Recently at the AMP Lab, we’ve been focused on building application frameworks on top of the BDAS stack. Projects like GraphX, MLlib/MLI, Shark, and BlinkDB have leveraged the lower layers of the stack to provide interactive analytics at unprecedented scale across a variety of application domains. One of the projects that we have focused on over the last several months we have been calling “ML Pipelines”, an extension of our earlier work on MLlib and is a component of MLbase.
In real-world applications – both academic and industrial – use of a machine learning algorithm is only one component of a predictive analytic workflow. Pre-processing steps and considerations about production deployment must also be taken into account. For example, in text classification, preprocessing steps like n-gram extraction, and TF-IDF feature weighting are often necessary before training of a classification model like an SVM. When it comes time to deploy the model, your system must not only know the SVM weights to apply to input features, but also how to get your raw data into the same format that the model is trained on.
The simple example above is typical of a task like text categorization, but let’s take a look at a typical pipeline for image classification:
This more complicated pipeline, inspired by this paper, is representative of what is done commonly done in practice. More examples can be found in this paper. The pipeline consists of several components. First, relevant features are identified after whitening via K-means. Next, featurization of the input images happens via convolution, rectification, and summarization via pooling. Then, the data is in a format ready to be used by a machine learning algorithm – in this case a simple (but extremely fast) linear solver. Finally, we can apply the model to held-out data to evaluate its effectiveness.
This example pipeline consists of operations that are predominantly data-parallel, which implies that running at the scale of terabytes of input images is something that can be achieved easily with Spark. Our system provides fast distributed implementations of these components, provides a APIs for parameterizing and arranging them, and executes them efficiently over a cluster of machines using Spark.
It worth noting that the schematic we’ve shown above starts to look a lot like a query plan in a database system. We plan to explore using techniques from the database systems literature to automate assembly and optimization of these plans by the system, but this is future work.

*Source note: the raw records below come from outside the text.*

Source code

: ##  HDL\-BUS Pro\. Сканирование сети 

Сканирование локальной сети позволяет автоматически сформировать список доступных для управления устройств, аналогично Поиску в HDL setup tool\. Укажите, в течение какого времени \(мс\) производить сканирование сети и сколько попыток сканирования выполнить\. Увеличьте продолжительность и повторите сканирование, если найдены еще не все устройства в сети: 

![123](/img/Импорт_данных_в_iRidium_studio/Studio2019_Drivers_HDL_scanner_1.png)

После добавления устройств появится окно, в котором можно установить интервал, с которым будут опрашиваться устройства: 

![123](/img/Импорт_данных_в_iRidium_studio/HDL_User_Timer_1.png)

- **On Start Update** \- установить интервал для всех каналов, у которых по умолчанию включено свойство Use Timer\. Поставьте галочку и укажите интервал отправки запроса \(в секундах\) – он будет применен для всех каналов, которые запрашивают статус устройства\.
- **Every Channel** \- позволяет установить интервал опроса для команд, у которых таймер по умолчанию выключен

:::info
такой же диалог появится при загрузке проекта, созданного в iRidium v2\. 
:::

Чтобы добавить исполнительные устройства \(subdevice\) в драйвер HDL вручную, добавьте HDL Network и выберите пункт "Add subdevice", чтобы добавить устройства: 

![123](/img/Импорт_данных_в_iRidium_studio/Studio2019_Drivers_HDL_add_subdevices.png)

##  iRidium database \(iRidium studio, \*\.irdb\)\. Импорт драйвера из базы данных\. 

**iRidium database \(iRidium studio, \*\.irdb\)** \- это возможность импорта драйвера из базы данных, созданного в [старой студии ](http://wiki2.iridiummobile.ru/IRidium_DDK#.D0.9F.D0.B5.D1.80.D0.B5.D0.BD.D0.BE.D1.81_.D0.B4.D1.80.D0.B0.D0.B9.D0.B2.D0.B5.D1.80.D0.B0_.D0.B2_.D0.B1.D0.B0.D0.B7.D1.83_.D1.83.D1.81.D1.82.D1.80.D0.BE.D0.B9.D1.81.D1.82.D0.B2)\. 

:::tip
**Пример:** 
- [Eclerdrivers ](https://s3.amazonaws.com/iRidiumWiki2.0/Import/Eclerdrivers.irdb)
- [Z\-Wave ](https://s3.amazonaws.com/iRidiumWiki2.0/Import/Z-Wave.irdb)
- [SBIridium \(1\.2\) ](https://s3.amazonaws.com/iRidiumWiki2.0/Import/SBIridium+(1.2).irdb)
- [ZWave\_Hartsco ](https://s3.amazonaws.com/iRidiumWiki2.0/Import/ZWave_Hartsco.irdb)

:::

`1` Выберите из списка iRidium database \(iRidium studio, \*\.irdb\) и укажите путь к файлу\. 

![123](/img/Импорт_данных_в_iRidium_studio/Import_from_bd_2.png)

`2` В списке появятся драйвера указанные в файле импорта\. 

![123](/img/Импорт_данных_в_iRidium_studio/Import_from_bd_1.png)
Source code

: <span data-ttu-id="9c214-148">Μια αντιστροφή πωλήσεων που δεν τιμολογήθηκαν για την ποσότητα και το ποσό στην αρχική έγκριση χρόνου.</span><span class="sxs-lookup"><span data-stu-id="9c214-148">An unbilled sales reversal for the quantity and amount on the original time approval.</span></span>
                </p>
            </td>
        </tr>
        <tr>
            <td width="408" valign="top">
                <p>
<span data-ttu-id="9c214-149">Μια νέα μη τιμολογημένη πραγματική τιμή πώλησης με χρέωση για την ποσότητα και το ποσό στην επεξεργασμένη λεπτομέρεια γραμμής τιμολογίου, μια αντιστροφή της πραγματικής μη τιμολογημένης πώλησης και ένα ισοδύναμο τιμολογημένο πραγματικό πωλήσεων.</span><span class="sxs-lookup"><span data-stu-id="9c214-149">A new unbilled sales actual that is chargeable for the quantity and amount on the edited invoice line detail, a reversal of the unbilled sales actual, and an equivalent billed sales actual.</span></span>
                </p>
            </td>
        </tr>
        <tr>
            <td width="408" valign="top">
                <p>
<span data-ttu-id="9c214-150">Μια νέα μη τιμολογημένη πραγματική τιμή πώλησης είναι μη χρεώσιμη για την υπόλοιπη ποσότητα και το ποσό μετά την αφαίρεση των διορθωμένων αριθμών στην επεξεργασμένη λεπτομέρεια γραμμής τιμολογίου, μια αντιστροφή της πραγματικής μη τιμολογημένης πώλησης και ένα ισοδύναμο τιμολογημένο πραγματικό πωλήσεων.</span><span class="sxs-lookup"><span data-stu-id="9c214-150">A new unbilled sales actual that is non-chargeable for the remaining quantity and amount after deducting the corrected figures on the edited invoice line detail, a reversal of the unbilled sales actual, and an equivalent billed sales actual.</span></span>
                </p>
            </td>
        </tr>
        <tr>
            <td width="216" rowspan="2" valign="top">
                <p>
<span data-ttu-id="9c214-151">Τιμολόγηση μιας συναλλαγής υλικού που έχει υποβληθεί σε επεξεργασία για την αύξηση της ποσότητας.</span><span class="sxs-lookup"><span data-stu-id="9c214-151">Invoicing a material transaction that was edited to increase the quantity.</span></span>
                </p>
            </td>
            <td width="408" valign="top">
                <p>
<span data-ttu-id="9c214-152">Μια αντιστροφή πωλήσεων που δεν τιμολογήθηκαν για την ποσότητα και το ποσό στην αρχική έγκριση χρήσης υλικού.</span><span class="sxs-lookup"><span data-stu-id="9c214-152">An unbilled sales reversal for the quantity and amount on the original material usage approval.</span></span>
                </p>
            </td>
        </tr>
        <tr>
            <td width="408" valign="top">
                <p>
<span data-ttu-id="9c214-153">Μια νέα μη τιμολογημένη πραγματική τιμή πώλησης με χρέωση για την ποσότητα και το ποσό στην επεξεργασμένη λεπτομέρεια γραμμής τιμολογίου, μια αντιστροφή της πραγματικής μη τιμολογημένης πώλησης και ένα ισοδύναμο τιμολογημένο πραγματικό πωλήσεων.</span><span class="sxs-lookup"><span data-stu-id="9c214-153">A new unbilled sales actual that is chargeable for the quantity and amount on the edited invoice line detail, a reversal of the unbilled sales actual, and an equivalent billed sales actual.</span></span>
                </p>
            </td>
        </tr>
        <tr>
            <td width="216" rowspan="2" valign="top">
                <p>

The ML Pipelines project leverages Apache Spark and MLlib and provides a few key features to make the construction of large scale learning pipelines something that is within reach of academics, data scientists, and developers who are not experts in distributed systems or the implementation of machine learning algorithms. These features are:
- Pipeline Construction Framework – A DSL for the construction of pipelines that includes concepts of “Nodes” and “Pipelines”, where Nodes are data transformation steps and pipelines are a DAG of these nodes. Pipelines become objects that can be saved out and applied in real-time to new data.
- Examples Nodes – We have implemented a number of example nodes that include domain specific feature transformers (like Daisy and Hog features in image processing) general purpose transformers (like the FFT and Convolutions), as well as statistical utilities and nodes which call into machine learning algorithms provided by MLlib. While we haven’t implemented it, we point out that one “node” could be a so called deep neural network – one possible step in a production workload for predictive analytics
- Distributed Matrixes – A fast distributed linear algebra library, with several linear solvers that provide both approximate and exact solutions to large systems of linear equations. Algorithms like block coordinate descent and TSQR and knowledge of the full processing pipeline allow us to apply optimizations like late-materialization of features to scale to feature spaces that can be arbitrarily large.
- End-to-end Pipelines – We have created a number of examples that demonstrate the system working end-to-end from raw image, text, and (soon) speech data, which reproduce state-of-the art research results.
This work is part of our ongoing research efforts to simplify access to machine learning and predictive analytics at scale. Watch this space for information about an open-source preview of the software.
This concept of treating complex machine learning workflows a composition of dataflow operators is something that is coming up in a number of systems. Both scikit-learn and GraphLab have the concept of pipelines built into their system. Meanwhile, at the lab we’re working closely with the Spark community to integrate these features into a future release.